Slugged in the head by a pursesnatcher on Tenth street near Grand avenue, early last evening. Miss Nellie Hartman, a pretty young woman of 25, cashier of the Alhambra Theater, lay in a semi-conscious condition.
posted by ken mc on May 26, 2007 at 2:23pm
Here's that pesky Miller guy again. This is from the LA Times, dated 11/8/15:

The Alhambra Theater has been leased by the owners of Miller's Theater and will be known in the future as Miller's Hill Street Theater. It opened yesterday with the Fox production of "Sin."
posted by ken mc on May 27, 2007 at 8:07pm
Fred Miller was quite active in the business. In 1923 he built the Gateway Theatre in Glendale, and in 1925 the Figueroa Theatre.

He also had something to do with the Carthay Circle. The California Index has a card headed with his name citing an article about the Carthay Circle in the magazine California Graphic of July 24, 1926. And then there's a card citing an article in the trade publication Exhibitors Herald-World from February 16, 1929, about Fox-West Coast retaining Fred Miller as manager of the Carthay Circle after they have taken over operation the theatre.
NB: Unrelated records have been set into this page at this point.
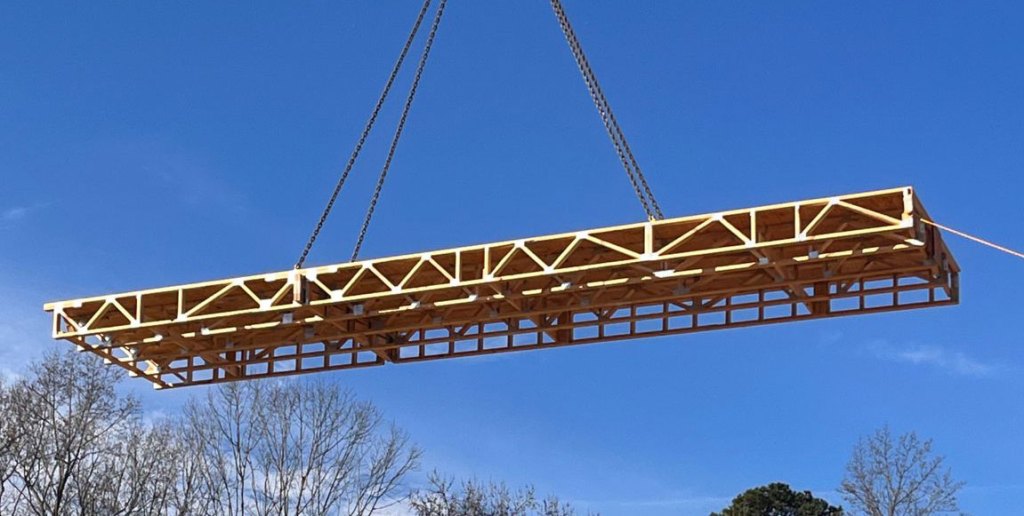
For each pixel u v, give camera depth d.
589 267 24.11
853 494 58.88
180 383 29.12
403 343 27.67
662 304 25.97
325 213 26.44
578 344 26.88
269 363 29.06
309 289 25.95
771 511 73.00
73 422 52.41
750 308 25.62
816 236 22.80
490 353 27.42
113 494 51.84
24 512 50.72
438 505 53.56
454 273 25.84
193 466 53.97
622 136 24.88
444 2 27.52
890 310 24.88
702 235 24.44
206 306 26.70
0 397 52.16
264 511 53.78
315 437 55.00
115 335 27.78
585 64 25.14
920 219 22.81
I can't find any reference specifically naming the actual owner of the theatre before Fox took over, so it may or may not have been Miller. Maybe there's a Times article from the era that would tell.

And apparently Miller didn't remain as manager of the Carthay Circle for very long after the Fox takeover. Another card from the California Index cites an L.A. Times article of May 18, 1930 (part III, page 9) which was headed "Pioneer theatre man reenters field." That's the most recent reference to him I've seen, so I don't know how his return went.